#### [Problem]
Beginning with the first entry, set down each one exactly as shown.

------ Records shown ------

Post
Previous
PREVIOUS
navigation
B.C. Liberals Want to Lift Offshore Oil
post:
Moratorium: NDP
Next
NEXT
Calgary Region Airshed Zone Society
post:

------

#### [Answer to the exercise]
Post
Previous
PREVIOUS
navigation
B.C. Liberals Want to Lift Offshore Oil
post:
Moratorium: NDP
Next
NEXT
Calgary Region Airshed Zone Society
post:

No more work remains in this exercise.